# INFORMATION SHOWN
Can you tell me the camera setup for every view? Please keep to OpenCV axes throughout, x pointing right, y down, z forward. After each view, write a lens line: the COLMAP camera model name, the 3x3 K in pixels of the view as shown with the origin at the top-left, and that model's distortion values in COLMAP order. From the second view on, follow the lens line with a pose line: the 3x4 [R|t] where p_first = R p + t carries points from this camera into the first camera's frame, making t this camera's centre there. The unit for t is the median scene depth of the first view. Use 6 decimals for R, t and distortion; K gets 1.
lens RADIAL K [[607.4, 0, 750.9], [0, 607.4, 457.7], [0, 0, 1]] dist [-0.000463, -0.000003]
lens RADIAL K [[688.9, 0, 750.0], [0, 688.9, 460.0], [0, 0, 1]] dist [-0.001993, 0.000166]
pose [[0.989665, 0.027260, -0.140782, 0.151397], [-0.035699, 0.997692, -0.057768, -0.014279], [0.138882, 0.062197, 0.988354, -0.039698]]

---

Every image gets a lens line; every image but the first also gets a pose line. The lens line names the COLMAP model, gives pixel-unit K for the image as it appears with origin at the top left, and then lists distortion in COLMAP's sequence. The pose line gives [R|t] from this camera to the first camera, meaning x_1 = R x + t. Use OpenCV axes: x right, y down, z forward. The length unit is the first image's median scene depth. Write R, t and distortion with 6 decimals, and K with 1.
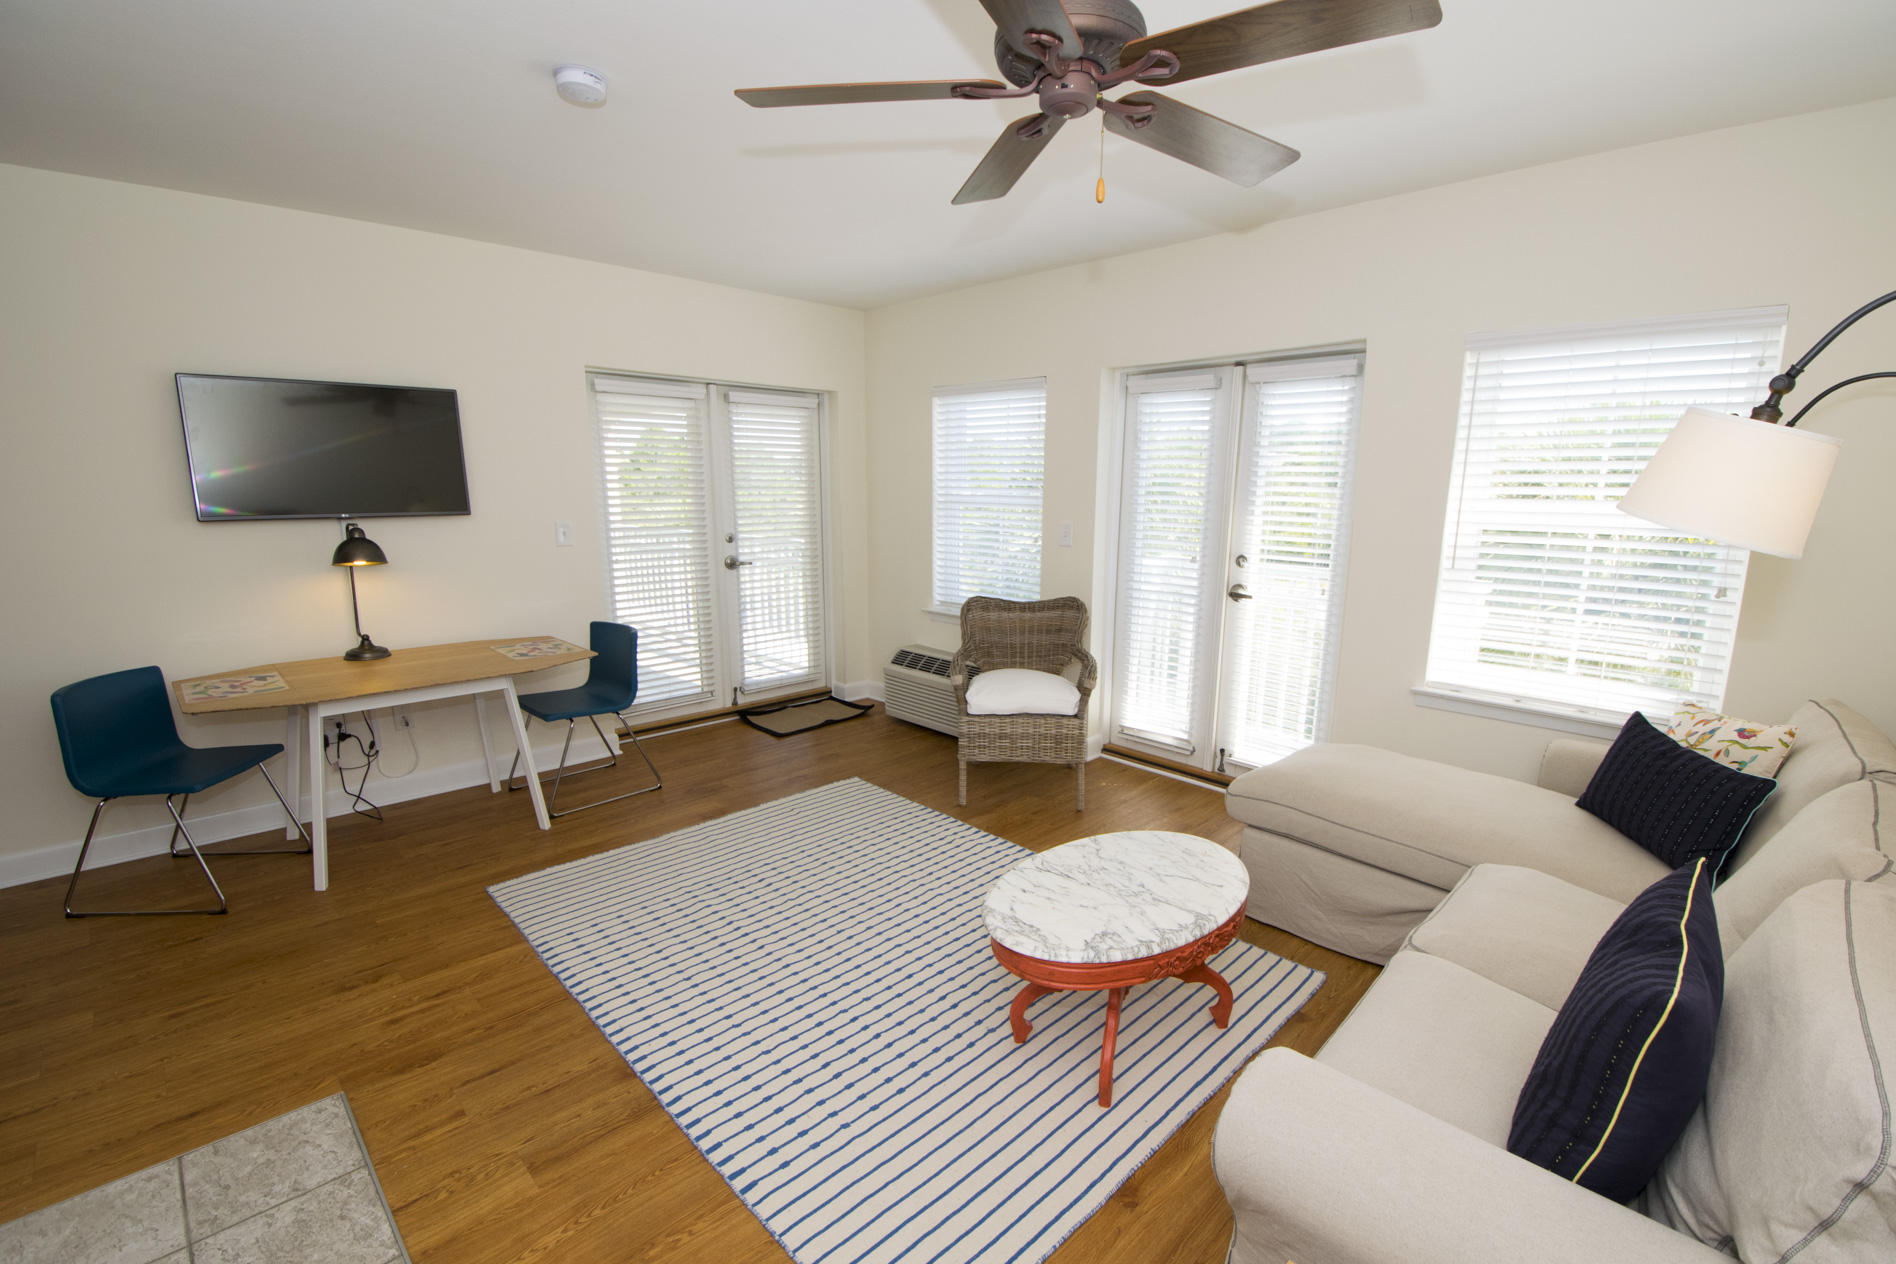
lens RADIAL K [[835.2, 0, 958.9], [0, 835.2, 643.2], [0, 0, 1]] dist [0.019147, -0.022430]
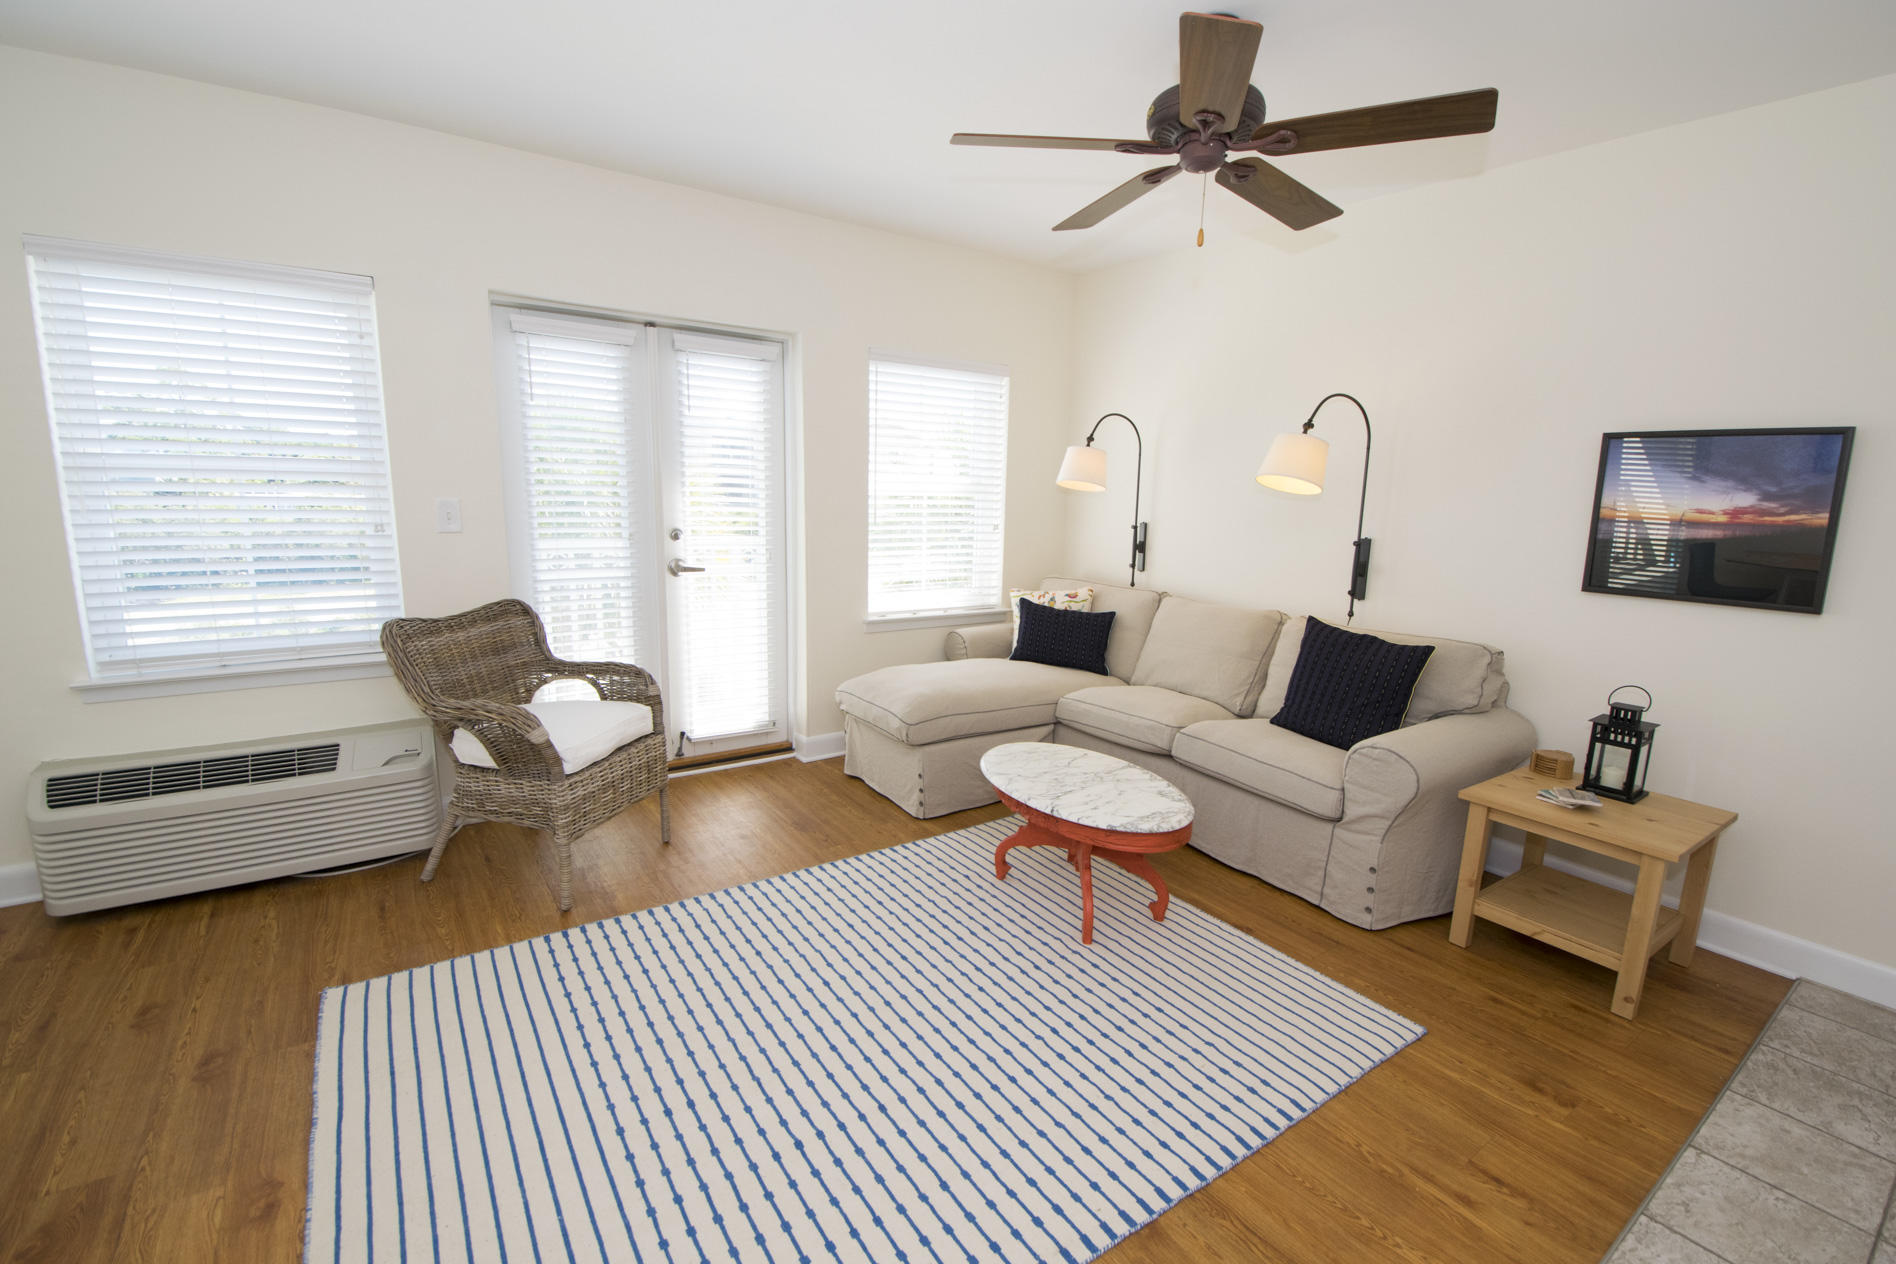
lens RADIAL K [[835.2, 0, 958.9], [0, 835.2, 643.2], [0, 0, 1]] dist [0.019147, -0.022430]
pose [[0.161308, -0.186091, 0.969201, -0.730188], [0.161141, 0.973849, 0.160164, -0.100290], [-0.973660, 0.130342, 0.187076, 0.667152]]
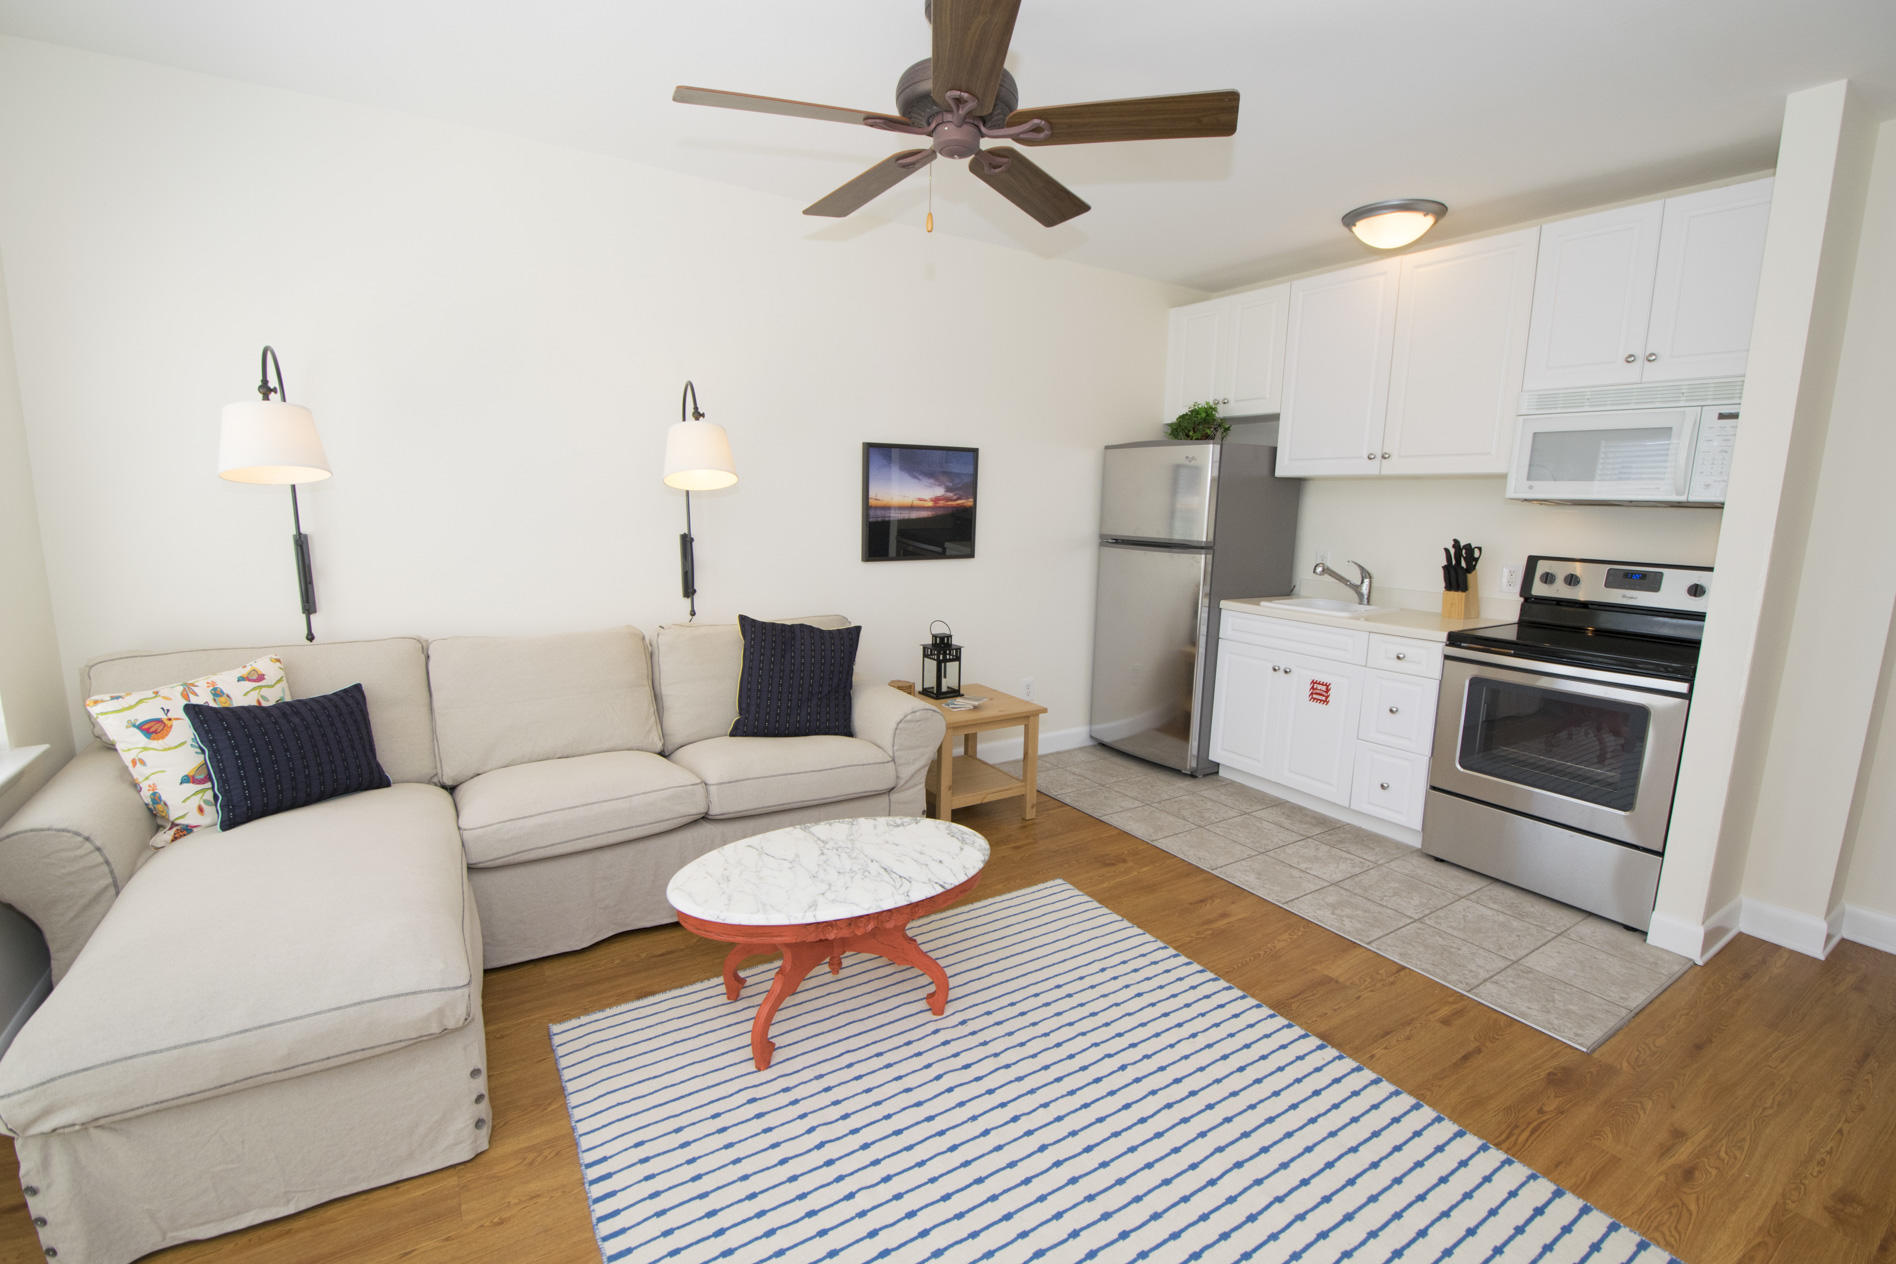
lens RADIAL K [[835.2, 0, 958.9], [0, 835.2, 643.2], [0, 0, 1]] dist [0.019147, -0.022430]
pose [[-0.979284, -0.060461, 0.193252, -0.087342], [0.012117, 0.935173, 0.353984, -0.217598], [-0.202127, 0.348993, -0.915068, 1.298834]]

# ASSIGNED TASK
Reproduce verbatim the stretch of records running from the line containing "Can you tell" through the line containing "0.062197, 0.988354, -0.039698]]", both included.

# ANSWER BOX
Can you tell me the camera setup for every view? Please keep to OpenCV axes throughout, x pointing right, y down, z forward. After each view, write a lens line: the COLMAP camera model name, the 3x3 K in pixels of the view as shown with the origin at the top-left, and that model's distortion values in COLMAP order. From the second view on, follow the lens line with a pose line: the 3x4 [R|t] where p_first = R p + t carries points from this camera into the first camera's frame, making t this camera's centre there. The unit for t is the median scene depth of the first view. Use 6 decimals for R, t and distortion; K gets 1.
lens RADIAL K [[607.4, 0, 750.9], [0, 607.4, 457.7], [0, 0, 1]] dist [-0.000463, -0.000003]
lens RADIAL K [[688.9, 0, 750.0], [0, 688.9, 460.0], [0, 0, 1]] dist [-0.001993, 0.000166]
pose [[0.989665, 0.027260, -0.140782, 0.151397], [-0.035699, 0.997692, -0.057768, -0.014279], [0.138882, 0.062197, 0.988354, -0.039698]]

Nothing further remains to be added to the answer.